=== Data section ===

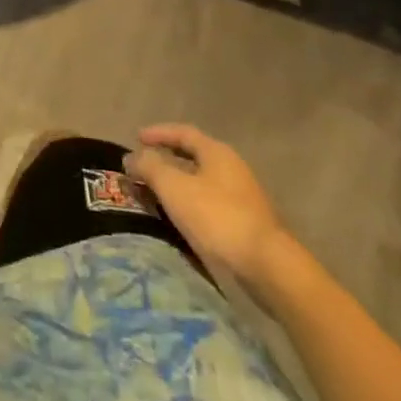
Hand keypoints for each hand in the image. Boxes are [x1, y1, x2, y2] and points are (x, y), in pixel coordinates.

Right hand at [126, 123, 289, 284]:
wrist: (268, 267)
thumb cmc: (217, 217)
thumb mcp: (174, 187)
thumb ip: (150, 167)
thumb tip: (132, 157)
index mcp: (217, 153)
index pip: (183, 132)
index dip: (158, 133)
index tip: (136, 138)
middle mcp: (232, 169)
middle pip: (194, 156)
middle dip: (167, 158)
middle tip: (143, 165)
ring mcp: (243, 197)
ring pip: (202, 181)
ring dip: (177, 183)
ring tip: (155, 192)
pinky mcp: (246, 223)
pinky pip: (210, 203)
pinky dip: (190, 203)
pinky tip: (179, 217)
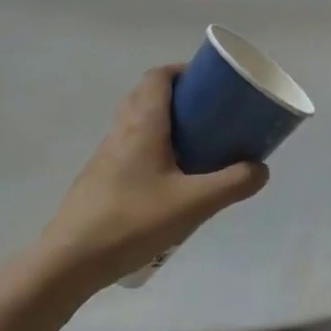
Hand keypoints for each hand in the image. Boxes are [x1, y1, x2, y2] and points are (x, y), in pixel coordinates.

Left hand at [37, 66, 267, 292]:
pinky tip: (165, 180)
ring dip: (161, 122)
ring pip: (134, 122)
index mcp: (142, 124)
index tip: (207, 82)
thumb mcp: (192, 204)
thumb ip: (231, 184)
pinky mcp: (98, 179)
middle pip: (145, 95)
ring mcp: (105, 155)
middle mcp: (121, 131)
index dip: (181, 70)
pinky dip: (148, 147)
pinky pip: (127, 147)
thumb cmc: (132, 220)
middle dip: (175, 95)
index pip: (157, 77)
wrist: (70, 260)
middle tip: (205, 113)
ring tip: (191, 145)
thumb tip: (261, 169)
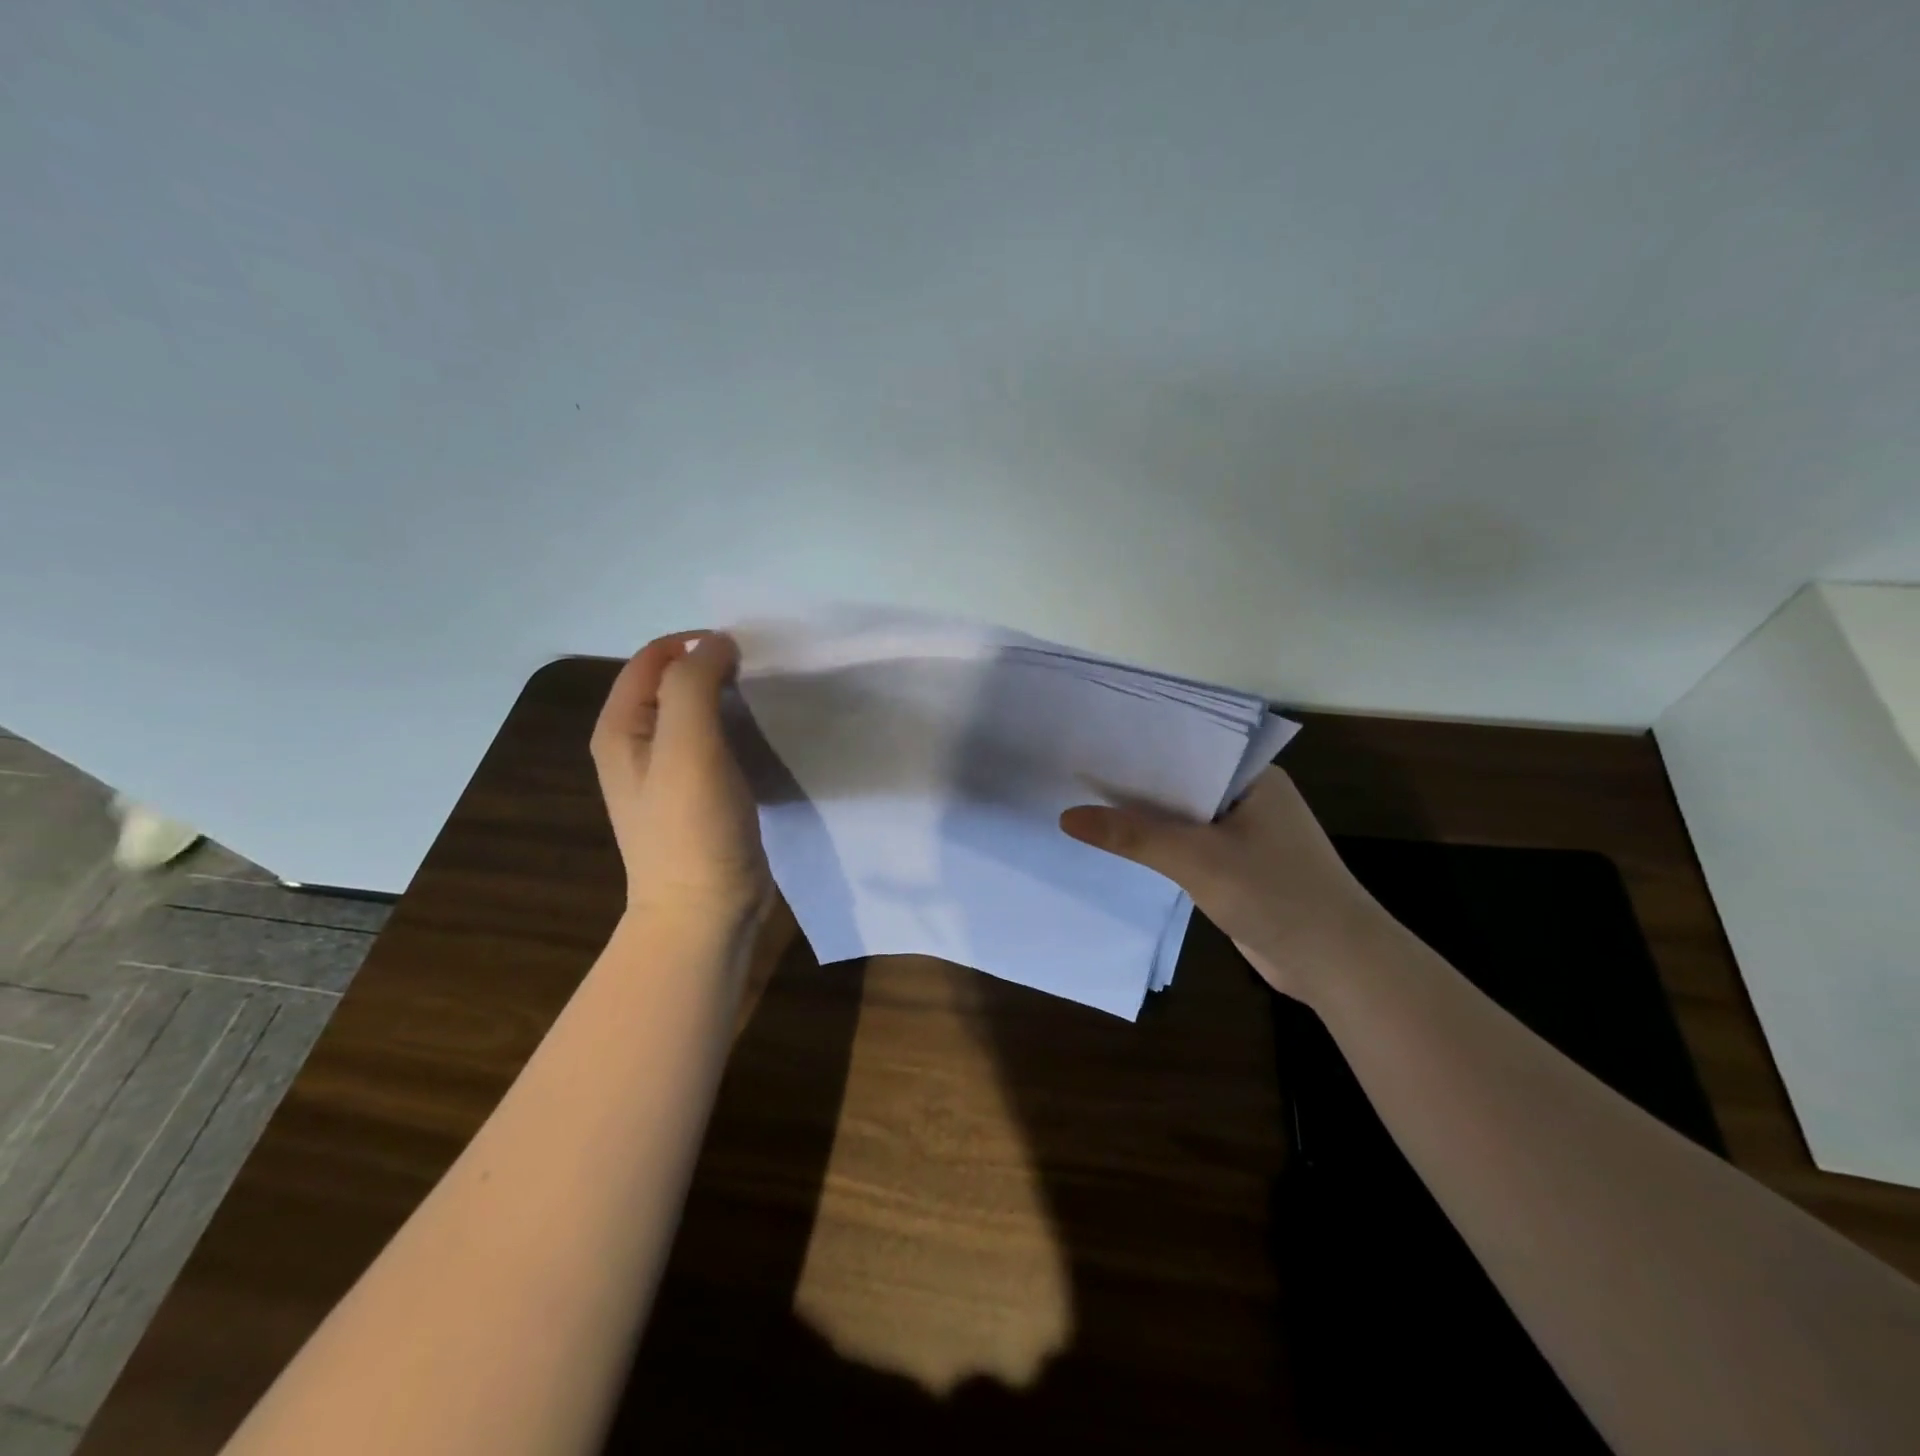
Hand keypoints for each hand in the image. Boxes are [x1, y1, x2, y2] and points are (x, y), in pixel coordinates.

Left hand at [591, 632, 772, 930]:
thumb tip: (717, 642)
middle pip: (674, 682)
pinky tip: (764, 737)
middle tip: (763, 678)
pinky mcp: (699, 794)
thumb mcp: (687, 746)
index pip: (653, 657)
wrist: (704, 911)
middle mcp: (638, 745)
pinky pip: (716, 743)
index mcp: (621, 727)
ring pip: (698, 713)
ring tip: (768, 701)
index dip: (696, 644)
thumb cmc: (692, 828)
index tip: (747, 655)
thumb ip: (694, 684)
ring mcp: (668, 773)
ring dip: (730, 698)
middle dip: (716, 668)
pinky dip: (738, 729)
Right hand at [1059, 766, 1386, 1000]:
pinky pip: (1189, 846)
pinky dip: (1159, 847)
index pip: (1187, 747)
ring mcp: (1246, 833)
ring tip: (1083, 802)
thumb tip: (1067, 817)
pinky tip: (1119, 844)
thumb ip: (1133, 835)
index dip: (1139, 745)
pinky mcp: (1239, 866)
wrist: (1338, 965)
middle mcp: (1249, 796)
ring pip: (1183, 817)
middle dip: (1134, 783)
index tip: (1090, 740)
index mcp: (1252, 776)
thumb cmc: (1276, 894)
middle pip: (1180, 782)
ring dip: (1145, 818)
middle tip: (1074, 770)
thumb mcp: (1196, 860)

===

# The problem:
Reproduce only the lines above spanning from the line containing "thumb mcp: (174, 187)" through the line containing "pinky tip: (179, 217)", word for word.

# Exercise response:
thumb mcp: (174, 187)
thumb ip: (150, 167)
thumb tip: (132, 157)
index mcp: (217, 153)
index pip: (183, 132)
index dip: (158, 133)
index tip: (136, 138)
middle mcp: (232, 169)
middle pip: (194, 156)
middle dip: (167, 158)
middle tip: (143, 165)
ring mcp: (243, 197)
ring pip: (202, 181)
ring dip: (177, 183)
ring tip: (155, 192)
pinky mcp: (246, 223)
pinky pip: (210, 203)
pinky dip: (190, 203)
pinky tip: (179, 217)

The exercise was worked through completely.